-------- Information given --------

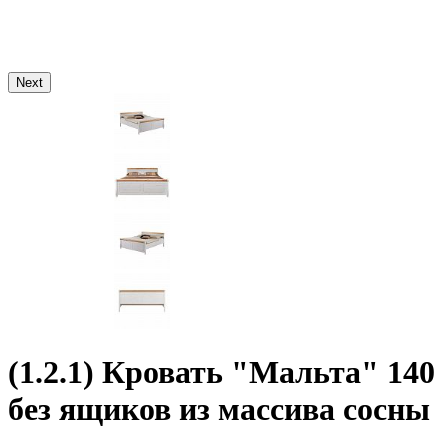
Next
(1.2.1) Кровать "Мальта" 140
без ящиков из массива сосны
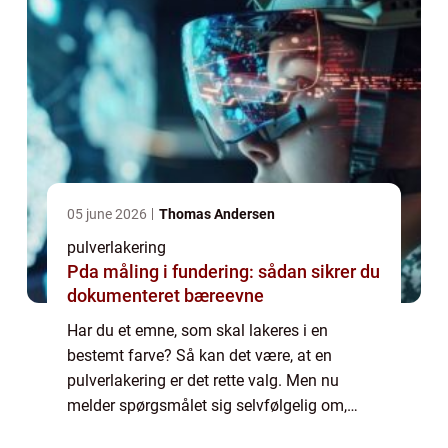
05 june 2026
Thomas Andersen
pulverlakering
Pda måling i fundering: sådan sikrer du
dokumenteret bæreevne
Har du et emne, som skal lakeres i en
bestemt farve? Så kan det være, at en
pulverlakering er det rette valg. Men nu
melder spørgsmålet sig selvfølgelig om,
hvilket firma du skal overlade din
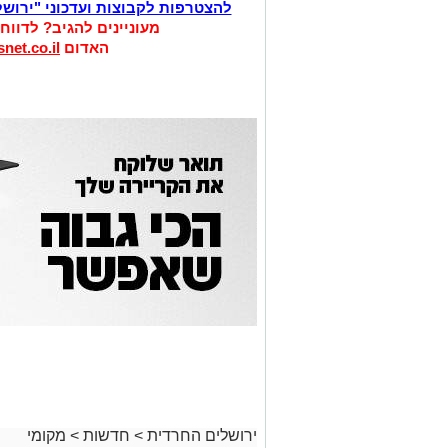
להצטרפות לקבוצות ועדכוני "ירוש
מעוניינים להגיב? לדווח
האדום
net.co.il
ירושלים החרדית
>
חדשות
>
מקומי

--------

● **Job item**
Copy out the data line for line, from the line that contains "05 june 2026" through the end of the data. Leave the pictures out.

● **Result**
05 june 2026
Thomas Andersen
pulverlakering
Pda måling i fundering: sådan sikrer du
dokumenteret bæreevne
Har du et emne, som skal lakeres i en
bestemt farve? Så kan det være, at en
pulverlakering er det rette valg. Men nu
melder spørgsmålet sig selvfølgelig om,
hvilket firma du skal overlade din
להצטרפות לקבוצות ועדכוני "ירוש
מעוניינים להגיב? לדווח
האדום
net.co.il
ירושלים החרדית
>
חדשות
>
מקומי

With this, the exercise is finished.